Top of Source records

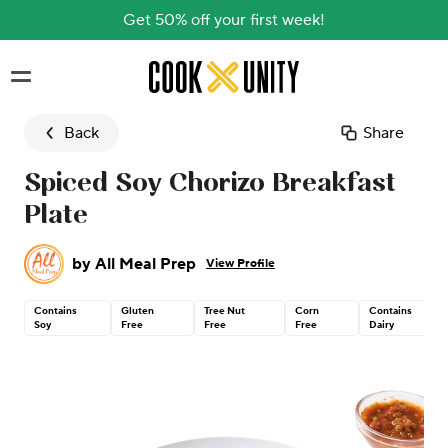
Get 50% off your first week!
Skip to main content
Back
Share
Spiced Soy Chorizo Breakfast
Plate
by
All Meal Prep
View Profile
Contains
Gluten
Tree Nut
Corn
Contains
Soy
Free
Free
Free
Dairy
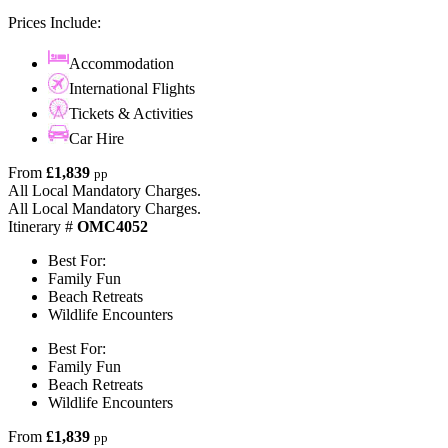
Prices Include:
Accommodation
International Flights
Tickets & Activities
Car Hire
From
£1,839
pp
All Local Mandatory Charges.
All Local Mandatory Charges.
Itinerary #
OMC4052
Best For:
Family Fun
Beach Retreats
Wildlife Encounters
Best For:
Family Fun
Beach Retreats
Wildlife Encounters
From
£1,839
pp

Bottom of Source records

» **Task to complete**: Write out all the material verbatim, images excluded.

» **Task output**:
Get 50% off your first week!
Skip to main content
Back
Share
Spiced Soy Chorizo Breakfast
Plate
by
All Meal Prep
View Profile
Contains
Gluten
Tree Nut
Corn
Contains
Soy
Free
Free
Free
Dairy
Prices Include:
Accommodation
International Flights
Tickets & Activities
Car Hire
From
£1,839
pp
All Local Mandatory Charges.
All Local Mandatory Charges.
Itinerary #
OMC4052
Best For:
Family Fun
Beach Retreats
Wildlife Encounters
Best For:
Family Fun
Beach Retreats
Wildlife Encounters
From
£1,839
pp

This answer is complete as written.